Rain boots and water puddles always make for gloomy days, but there’s never been perhaps a more depressing moment in our time on the LSU campus than Monday, when the bleak scene was accented by thousands of students rushing off campus only to be gridlocked in traffic.
As we look back on Monday’s bomb threat — and it’s important to note that nobody seems to recall when the University last experienced a bomb threat — a number of problems occurred, not that anyone would be able to tell based on the cheery news conference University officials delivered Monday afternoon.
Among the questions swirling through our minds after the text message snapped us into reality were: Is there really a bomb? What do they mean by “evacuate”? How long will sitting in traffic take?
Judging from Facebook and Twitter, most other students wondered the same things.
We hope whoever did this, whoever threatened our lives and our University, pays for it to the fullest extent. The University officials and police who are investigating should stop at nothing to ensure the safety of students, faculty, staff and whomever else was on campus.
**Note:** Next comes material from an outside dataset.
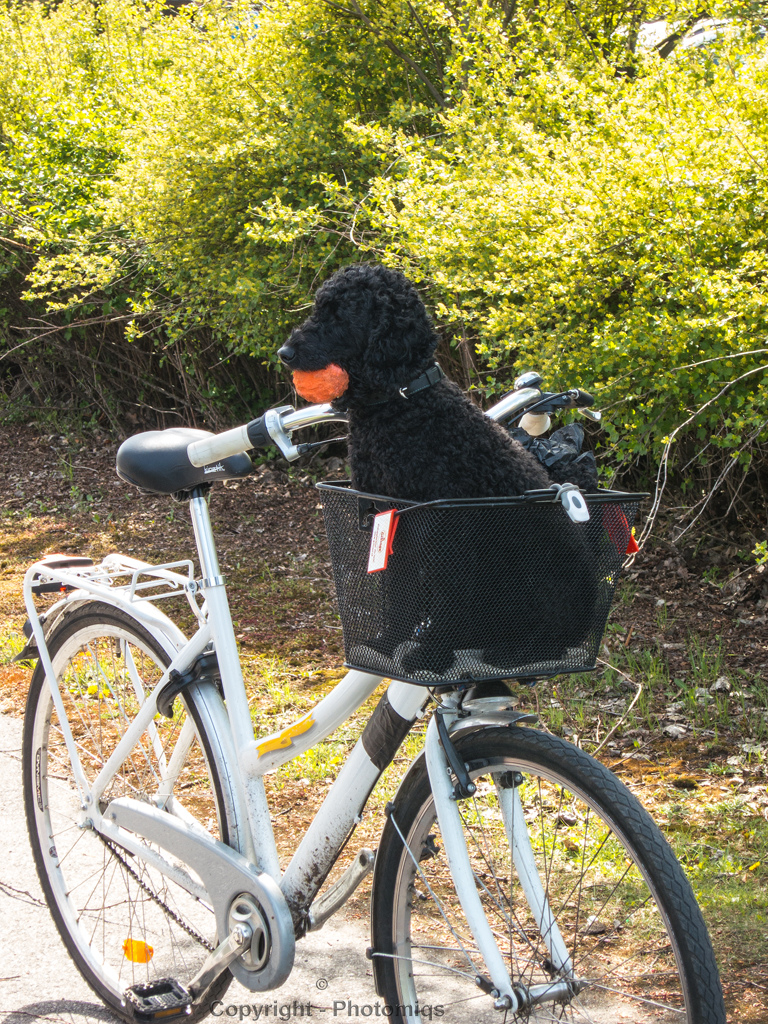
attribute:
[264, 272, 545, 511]
dog — black, basket, cute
As the investigation continues and suspects appear, we want justice for our campus and for students across the nation who bear the consequences of such outrageous and unsettling threats. We also demand that our administrators better prepare for this type of incident, should it happen again.
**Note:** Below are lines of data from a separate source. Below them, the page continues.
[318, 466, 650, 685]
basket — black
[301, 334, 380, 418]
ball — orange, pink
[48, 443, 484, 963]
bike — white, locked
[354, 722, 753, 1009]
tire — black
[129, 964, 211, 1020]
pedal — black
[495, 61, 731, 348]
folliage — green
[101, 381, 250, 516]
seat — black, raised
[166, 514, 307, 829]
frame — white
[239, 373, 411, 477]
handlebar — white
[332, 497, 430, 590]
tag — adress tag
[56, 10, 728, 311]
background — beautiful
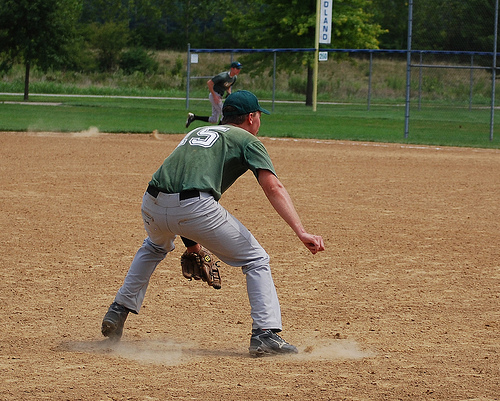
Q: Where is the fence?
A: Behind the grass in the distance.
University Relations told The Daily Reveille, “Our plan in this type of situation is to communicate to students, faculty and staff to evacuate campus using their best method possible.”
What about students who live on campus? After receiving that text message, they had no idea where to go if they couldn’t take shelter at a friend’s apartment. They would have had to return to their on-campus housing to find out that dorms and apartments were being evacuated.
Then there’s the question of the text alert that told everyone to evacuate. Evacuate where? Out of your building? Off of campus completely? What about nearby campus locations — is The Chimes OK?
Those answers never came. Neither did an answer for how anyone could evacuate “as calmly and quickly as possible.” It would be a miracle if someone managed a speedy exit amid the unending lines of cars that tangled across Highland, Nicholson and nearly every other path that exited the University.
If a bomb had detonated within 30 minutes of students receiving the text message, not only would thousands of lives — or possibly 10 times that — have been lost, it also would have been nearly impossible for emergency vehicles to navigate the gridlock to set up a triage.
How is it that on gameday, 90,000 people can get on and off campus in a somewhat orderly fashion, but during a bomb threat, chaos ensues? We understand that games are planned for and bomb threats are out-of-the-blue, but the University should have procedures in place for contraflow and orderly evacuations.
Given the bomb threats on college campuses that came before LSU’s, it’s hard to believe that our University officials wouldn’t have re-evaluated our evacuation plans before Monday, but it appeared that they had not. We hope University officials used Monday to set a precedent for future emergencies.